In our study, no adverse events occurred (e.g., bleeding, perforation, pancreatitis and sedative-related adverse events) after DBE. According to different reports, the incidence of DBE complications is between 1.2% and 1.6%[35, 36]. When the small bowel is contorted, or stenosis is present, any further insertion of the endoscope would increase the risk of perforation. For this reason, we stopped insertion in such situations. Determination of the most appropriate DBE insertion route is based on lesion location information provided by CT or other additional examinations. For the seven patients who underwent VCE, their insertion route was based mainly on the results of VCE. When the VCE and CT results were very different or without clear evidence of small bowel involvement, we chose the oral route for insertion because deeper insertion can be achieved via the oral route, increasing the potential of finding the lesions[37]. According to Mays’ method[38], which is widely used in clinical practice and has been found to be effective in estimating the depth of endoscopic insertion, we estimated insertion depth by calculating the number of strokes (insertion and withdrawal cycles).

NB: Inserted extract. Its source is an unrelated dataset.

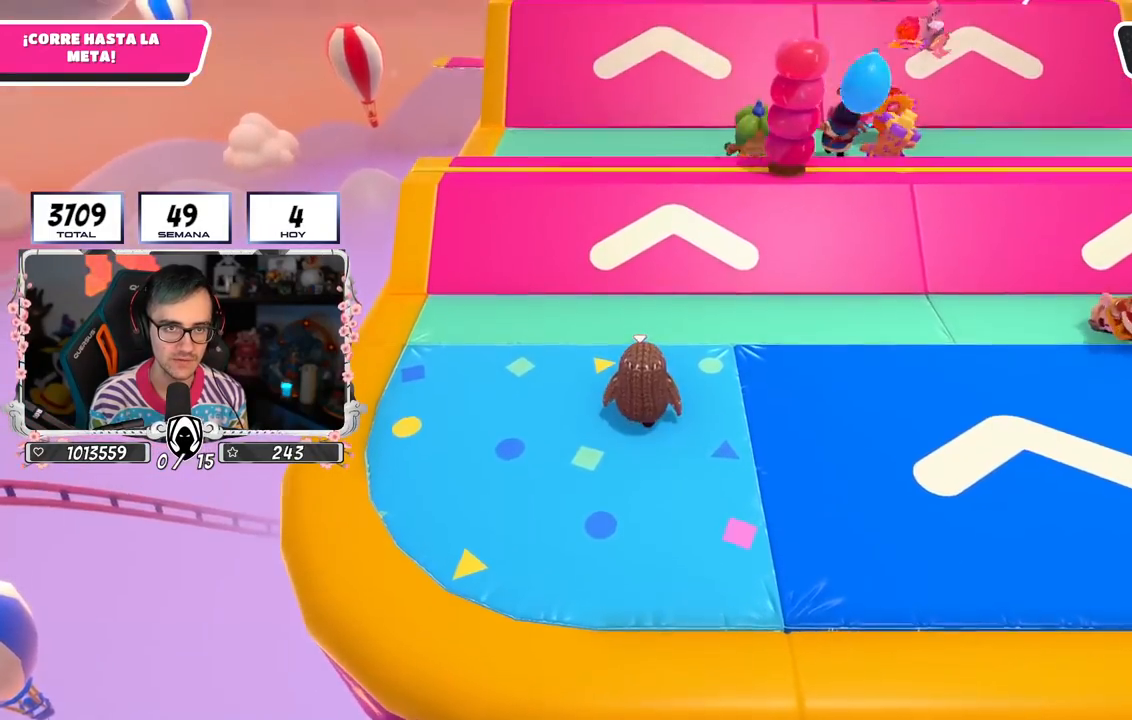
{"buttons": [], "left_stick": "up", "right_stick": "center", "events": [[300, "right_stick", "down"], [433, "right_stick", "center"]]}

There are several limitations in this study that must be discussed. First, the study was a retrospective study with a small sample of patients. Because of the low incidence and low prevalence of small bowel CD in Asian regions, in this single center study, we were unable to obtain a larger sample, which may have affected diagnostic accuracy. Second, because skilled endoscopists and anesthesiologists are required, the application of DBE in the diagnosis of small bowel CD is currently not widely used. Because our hospital is a tertiary referral center, our patients may not be representative of patients with small bowel CD. Many of the patients in this study had a relatively long medical history, and their condition was quite serious; thus, these patients may have had typical and obvious macroscopic features, enabling easier detection of lesions via DBE. On the one hand, this may have increased the diagnostic accuracy of DBE; on the other hand, opportunities to identify lesions may have been missed because of complicated abdominal conditions that limited the use of DBE, such as surgical adhesion and deep ulcers or stenosis of the bowel.